***** Selected passage

1. Verify the Conditions:

   • $h(x)$ is a polynomial, so it is continuous and differentiable everywhere.
   • $h(0) = 0^2 - 4 \cdot 0 + 4 = 4$
   • $h(4) = 4^2 - 4 \cdot 4 + 4 = 4$
   • Hence, $h(0) = h(4)$.

2. Apply Rolle's Theorem:

   • Since the conditions are satisfied, there must be at least one point $c$ in $(0, 4)$ where $h'(c) = 0$.
   • Compute the derivative: $h'(x) = 2x - 4$.
   • Set the derivative to zero: $2c - 4 = 0 \implies c = 2$.

Thus, $h'(2) = 0$ and $c = 2$ is the point where the derivative is zero within the interval.

Summary and Key Takeaways

• The mean value theorem connects the average rate of change of a function over an interval to the instantaneous rate of change at some point within that interval.
• To apply the mean value theorem, ensure the function is continuous on the closed interval and differentiable on the open interval.
• Rolle's theorem is a special case of the mean value theorem, applicable when the function values at the endpoints are equal.
• Both theorems guarantee the existence of specific points but do not pinpoint their exact locations.

Glossary

• Continuous Function: A function without any breaks, jumps, or holes in its domain.
• Differentiable Function: A function that has a derivative at every point in its domain.
• Instantaneous Rate of Change: The derivative of a function at a specific point.
• Average Rate of Change: The change in the value of a function over an interval divided by the length of the interval.

Practice Questions Solutions

1. Question 1:

   • The function $f(x) = x^3 - 3x + 2$ is continuous and differentiable everywhere (being a polynomial).
   • The average rate of change over $[-2, 2]$ is: $$\frac{f(2) - f(-2)}{2 - (-2)} = \frac{(2^3 - 3 \cdot 2 + 2) - ((-2)^3 - 3 \cdot (-2) + 2)}{4} = \frac{(8 - 6 + 2) - (-8 + 6 + 2)}{4} = \frac{4 - 0}{4} = 1$$
   • By the mean value theorem, there exists $c \in (-2, 2)$ such that: $$f'(c) = 1$$
   • Compute the derivative: $f'(x) = 3x^2 - 3$.
   • Solve $3c^2 - 3 = 1$: $$3c^2 = 4 \implies c^2 = \frac{4}{3} \implies c = \pm \sqrt{\frac{4}{3}} = \pm \frac{2}{\sqrt{3}}$$

2. Question 2:

   • The function $g(x) = \sin(x)$ is continuous and differentiable on $[0, \pi]$.
   • The average rate of change over $[0, \pi]$ is: $$\frac{g(\pi) - g(0)}{\pi - 0} = \frac{\sin(\pi) - \sin(0)}{\pi} = \frac{0 - 0}{\pi} = 0$$
   • By the mean value theorem, there exists $c \in (0, \pi)$ such that: $$g'(c) = 0$$
   • Compute the derivative: $g'(x) = \cos(x)$.
   • Solve $\cos(c) = 0$: $$c = \frac{\pi}{2}$$

**********

▶ **Activity 1**: In the glossary of the mean value theorem notes, how is an instantaneous rate of change defined?
▶ **Activity 2**: List every term defined in the glossary of the mean value theorem notes.
▶ **Activity 3**: From the mean value theorem notes, extract the part that opens with the words containing "Summary and Key" and closes with "a specific point.".

***** Exercise data

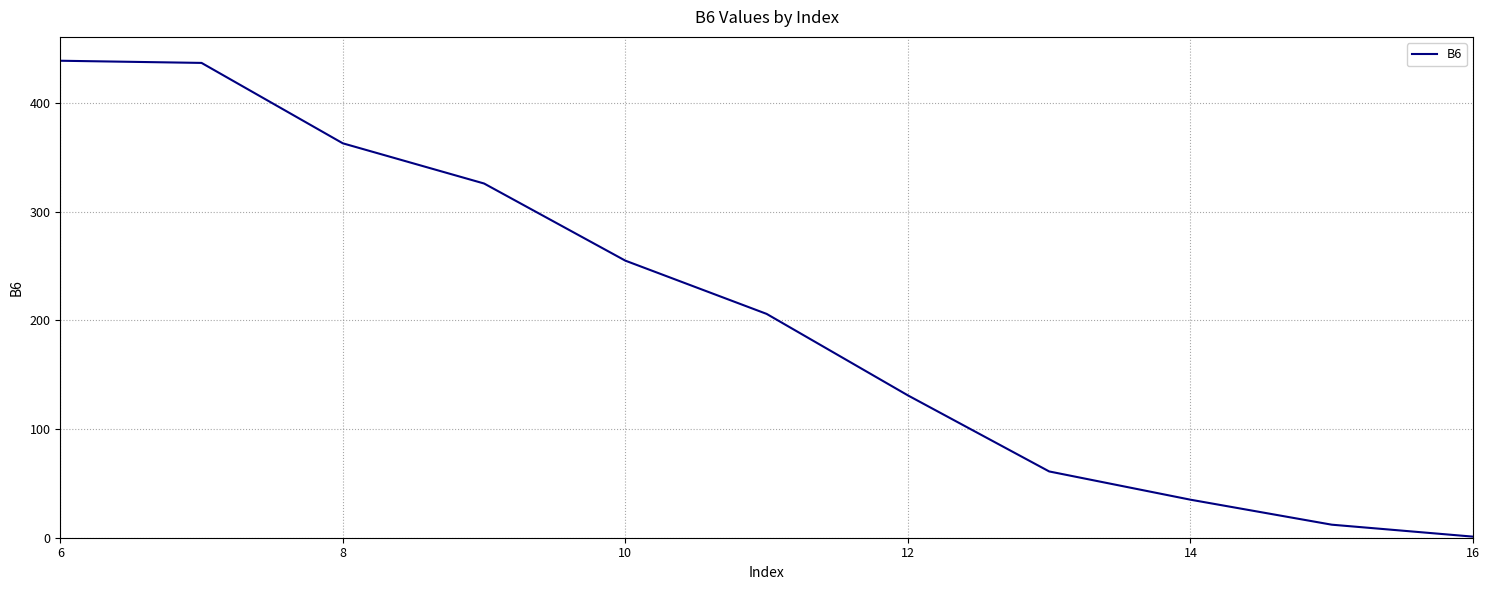

What is the greatest value displayed?

439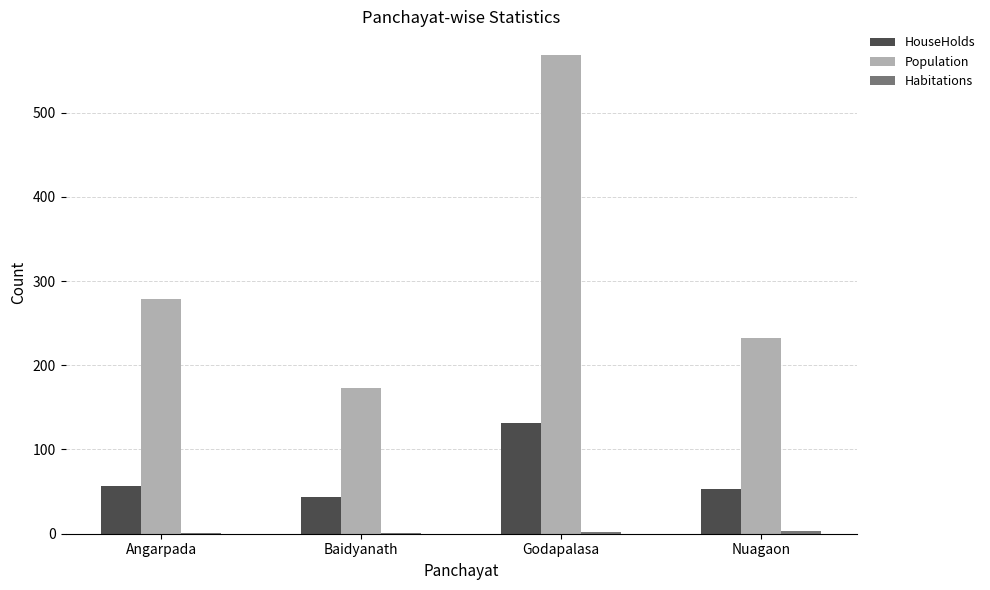

What is the total value across all series at Angarpada?

337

**********

▶ **Exercise output 1**: It is the derivative of a function at a specific point.

▶ **Exercise output 2**: Continuous Function, Differentiable Function, Instantaneous Rate of Change, Average Rate of Change

▶ **Exercise output 3**:
Summary and Key Takeaways

• The mean value theorem connects the average rate of change of a function over an interval to the instantaneous rate of change at some point within that interval.
• To apply the mean value theorem, ensure the function is continuous on the closed interval and differentiable on the open interval.
• Rolle's theorem is a special case of the mean value theorem, applicable when the function values at the endpoints are equal.
• Both theorems guarantee the existence of specific points but do not pinpoint their exact locations.

Glossary

• Continuous Function: A function without any breaks, jumps, or holes in its domain.
• Differentiable Function: A function that has a derivative at every point in its domain.
• Instantaneous Rate of Change: The derivative of a function at a specific point.